Monday, October 10, 2005

Selfishness

Selfishness didn't exist for me as a child. Nothing was ever about me. I was taught that I didn't matter, that I was too insignificant to have anyone focus their attention on me. It was a lesson that I learned exceedingly well. So then why do I feel so damn selfish now?

I get the feeling that my illnesses are demanding attention from others. Yet I'd prefer the anonymity I once had because the attention I'm garnering often lacks substance. As if people are faking their concern and instead are simply hiding their disgust, frustration and loathing out of fear that the "crazy bitch" will go postal on them.

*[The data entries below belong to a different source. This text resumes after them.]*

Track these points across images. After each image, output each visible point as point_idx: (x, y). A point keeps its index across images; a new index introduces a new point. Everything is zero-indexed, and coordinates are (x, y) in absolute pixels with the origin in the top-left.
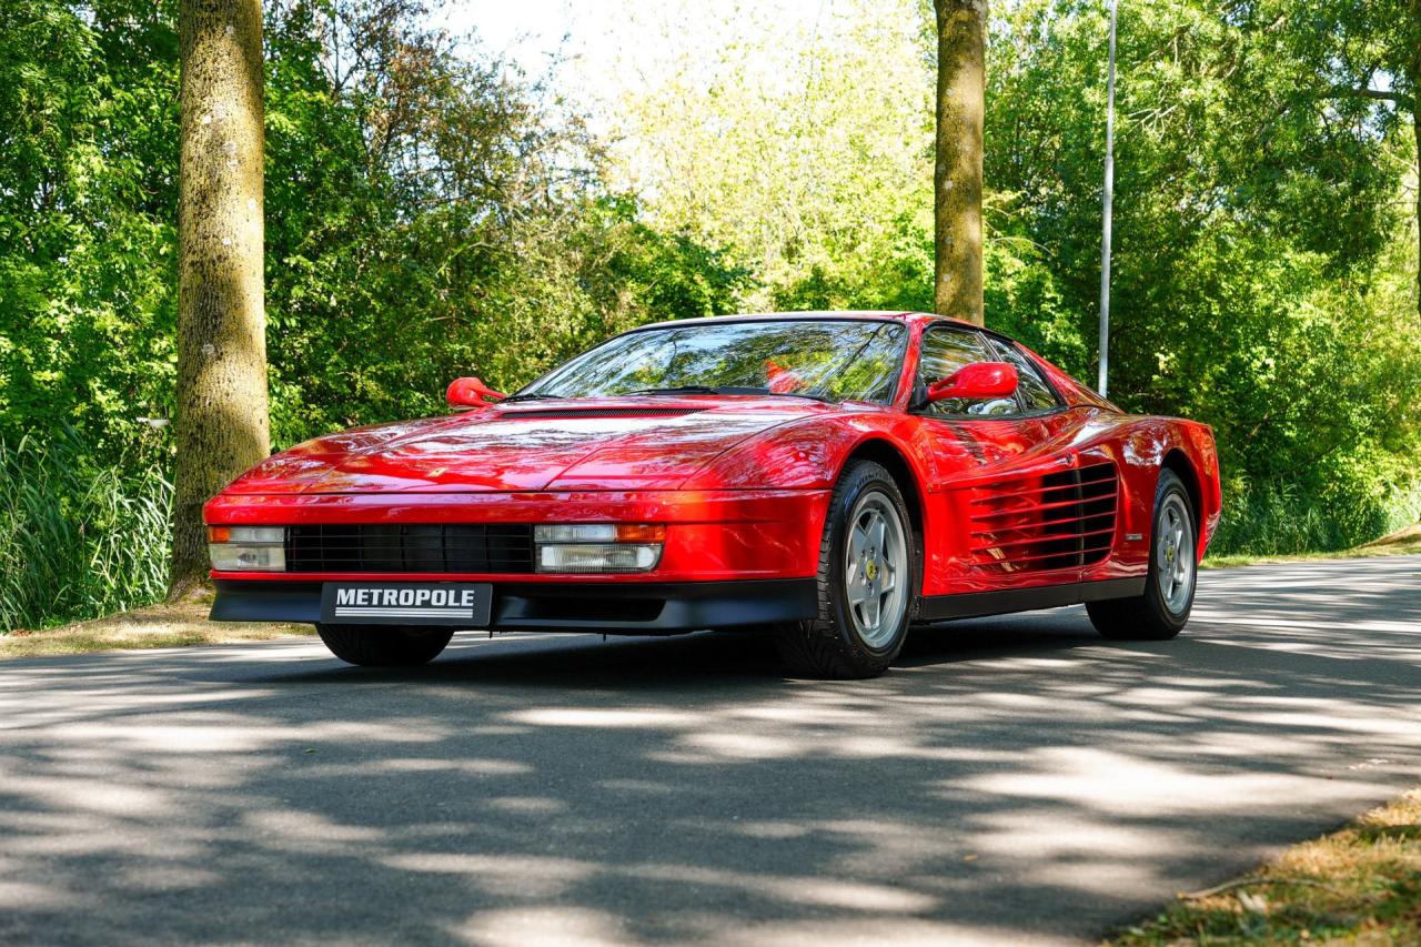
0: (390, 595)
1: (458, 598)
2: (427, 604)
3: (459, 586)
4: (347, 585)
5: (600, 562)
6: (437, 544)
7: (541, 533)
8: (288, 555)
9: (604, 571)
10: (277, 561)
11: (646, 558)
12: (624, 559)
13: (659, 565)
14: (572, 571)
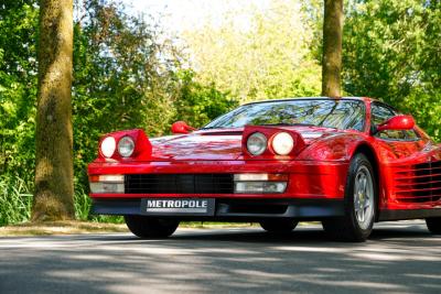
0: (171, 203)
1: (200, 204)
2: (186, 207)
3: (200, 199)
4: (152, 199)
5: (261, 190)
6: (190, 182)
7: (236, 177)
8: (126, 187)
9: (263, 193)
10: (121, 189)
11: (281, 187)
12: (271, 189)
13: (285, 191)
14: (250, 193)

Some people have turned away and refuse to have any contact with me. While the pain of their rejection hurts, it's a much more honest response and I am able to retain some level of respect for them for it. I don't know that I could keep up an emotionally draining relationship with me. In fact I know I can't, it's part of the reason I want to kill myself.

The depression, the self-injurious thoughts...they're still pounding away at my weakened psyche. When the hell will all this shit end??

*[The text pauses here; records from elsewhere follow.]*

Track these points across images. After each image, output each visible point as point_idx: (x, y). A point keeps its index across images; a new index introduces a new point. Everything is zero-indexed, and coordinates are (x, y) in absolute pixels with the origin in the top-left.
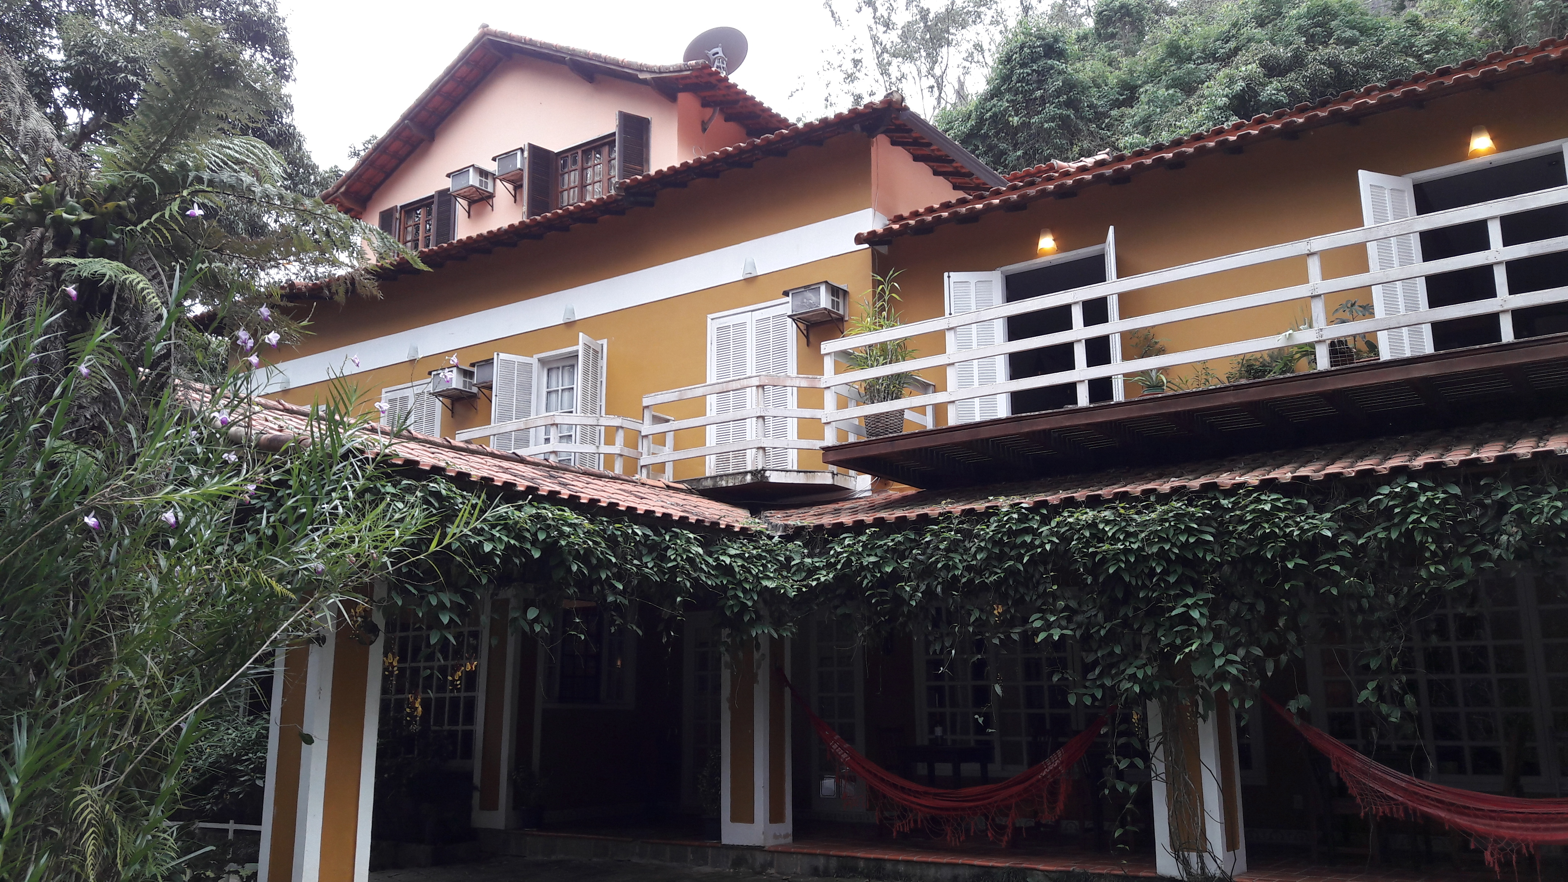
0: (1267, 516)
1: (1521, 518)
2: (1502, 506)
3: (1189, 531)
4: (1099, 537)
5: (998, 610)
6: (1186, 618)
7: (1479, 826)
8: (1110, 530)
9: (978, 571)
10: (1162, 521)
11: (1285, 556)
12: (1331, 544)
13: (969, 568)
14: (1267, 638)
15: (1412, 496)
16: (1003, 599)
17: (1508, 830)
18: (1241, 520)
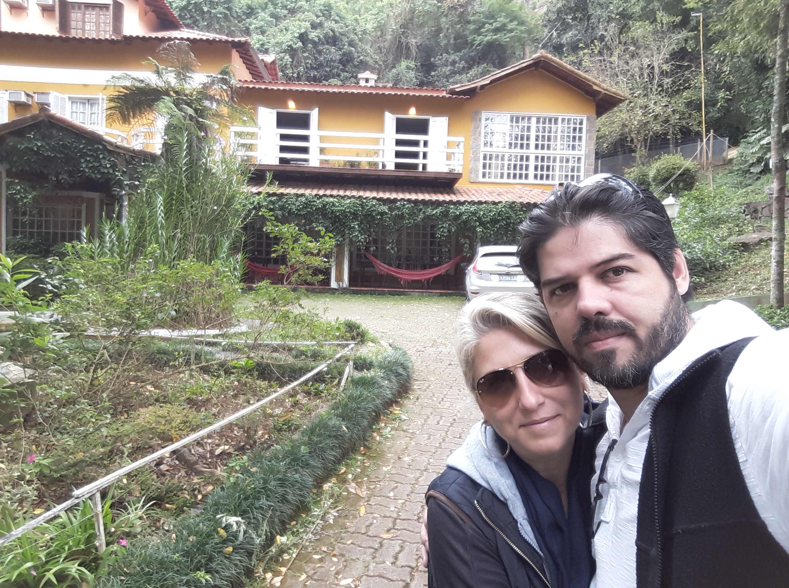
0: (374, 205)
1: (424, 212)
2: (421, 210)
3: (356, 207)
4: (334, 205)
5: (303, 221)
6: (353, 227)
7: (401, 276)
8: (337, 204)
9: (299, 210)
10: (350, 203)
11: (377, 215)
12: (386, 213)
13: (296, 210)
14: (368, 233)
15: (404, 205)
16: (305, 219)
17: (406, 277)
18: (367, 206)
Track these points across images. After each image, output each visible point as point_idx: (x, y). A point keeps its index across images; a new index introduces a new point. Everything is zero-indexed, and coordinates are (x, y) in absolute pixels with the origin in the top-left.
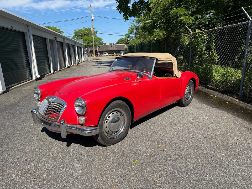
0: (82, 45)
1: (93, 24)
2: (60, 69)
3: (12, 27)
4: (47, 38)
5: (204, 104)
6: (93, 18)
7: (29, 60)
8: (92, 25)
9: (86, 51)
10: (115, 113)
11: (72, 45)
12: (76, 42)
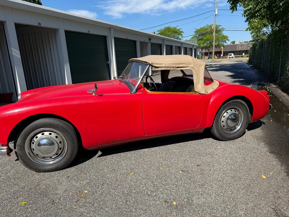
0: (193, 45)
1: (215, 19)
2: (152, 74)
3: (89, 31)
4: (137, 41)
5: (263, 144)
6: (216, 12)
7: (109, 64)
8: (215, 21)
9: (200, 53)
10: (47, 134)
11: (175, 46)
12: (182, 43)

Writer's note: The people I feel are "faking concern" does not apply to those that read this blog and offer support. I genuinely feel most, if not all, of you know what it's like to suffer with mental illness and believe you are honest when expressing your concern. I do appreciate all the support I've received from each of you.

3 Comments:

Blogger Shannin said...

as usual, this sounds exactly like something i would write....i did find it odd your sister sounded so concerned in her emails to me...all i could think was "didn't you WANT her locked away forever?"...hopefully she is offering true support now.
take care of you...

3:11 PM, October 11, 2005  
Anonymous Anonymous said...

I know exactly how you feel. I'm going through a rough spot right now and I'd rather someone tell me that they really don't care to hear about it then stand there in my face and act like they care. Sorry you're going through this right now. Where are all the honest and true people when you need them?

7:18 PM, October 11, 2005  
Anonymous Anonymous said...

Sid, I had not read for a while and just read the past week. I was stunned and sad, but I am also hopeful for you. I don't think I can do or say anything more than everyone else, but please know that I care, and so do many others. Just get better, persevere, make it through for your child and for yourself.